Edinburgh Fringe 2015 Review: Ross & Rachel

Molly Vevers delivers an outstanding performance in this cynical look at relationships. reviews

Image: Alex Brenner

Image: Alex Brenner


Venue: Assembly George Square Theatre

Despite the title, James Fritz’s one-person duologue bears very little connection to the hit TV show Friends. Instead, Ross & Rachel is a much more serious look at relationships that exposes the myth of the perfect couple. There are a few well-timed nods to Friends which predictably result in plenty of laughs from the audience, but Ross & Rachel is generally confident enough in its own ability to entertain to avoid piggybacking on the popularity of the American sitcom – it could be about any relationship turned sour. It’s a much better show for it and Fritz delivers a starkly real story that leaves a lasting impression.

As the show’s only actor, Molly Vevers gives a powerhouse performance and switches between characters with ease. Several lines are addressed directly to members of the audience – Ross & Rachel possesses an unusual intimacy that the size of Vevers’ performance space helps to shape. The design of the stage is simple yet effective. Vevers delivers the first part of the script while standing behind a pool of water surrounded by a circle of candles. As the play progresses, the water is cleverly used to highlight the increasing sense of tension.

Rachel can come across as cold at times due to her pessimistic observations of other couples and her lack of empathy for Ross.
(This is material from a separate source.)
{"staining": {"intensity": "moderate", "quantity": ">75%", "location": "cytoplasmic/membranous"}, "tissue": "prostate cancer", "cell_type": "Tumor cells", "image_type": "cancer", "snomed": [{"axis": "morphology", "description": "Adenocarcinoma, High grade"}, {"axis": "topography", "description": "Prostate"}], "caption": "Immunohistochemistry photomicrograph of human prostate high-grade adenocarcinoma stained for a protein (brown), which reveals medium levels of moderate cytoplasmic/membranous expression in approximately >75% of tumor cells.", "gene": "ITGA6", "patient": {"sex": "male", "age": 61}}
However, Vevers generally convinces the audience to see Rachel’s point of view so that her bitterness is understandable in light of Ross’ possessiveness. The pair are presented as realistic characters that rarely feel one dimensional. However, Ross’ request towards the end makes his character a little less believable and he tends to be presented less favourably than Rachel. His fear of being alone alongside Rachel’s ruminations about what life would be like without him make the play as much about what it means to be lonely as it is about couples.

The script’s structure takes some getting used to – it’s a bit difficult to tell exactly who’s supposed to be speaking at the beginning of the play. However, the confusion also effectively conveys how Ross and Rachel have seemingly merged into one being in the eyes of the people around them, much to Rachel’s frustration. There are a few moments where the script could be more concise – a joke involving multiple offers of coffee is drawn out for too long before reaching a devastating conclusion – but Fritz’s writing is generally astute and insightful. Ross and Rachel’s interactions offer a clever portrayal between the common mismatch between what people say and what they’re really thinking.

Ross & Rachel is a well-crafted piece of theatre that can be a bit erratic at times but it compels more than it confuses and its cynicism is refreshing.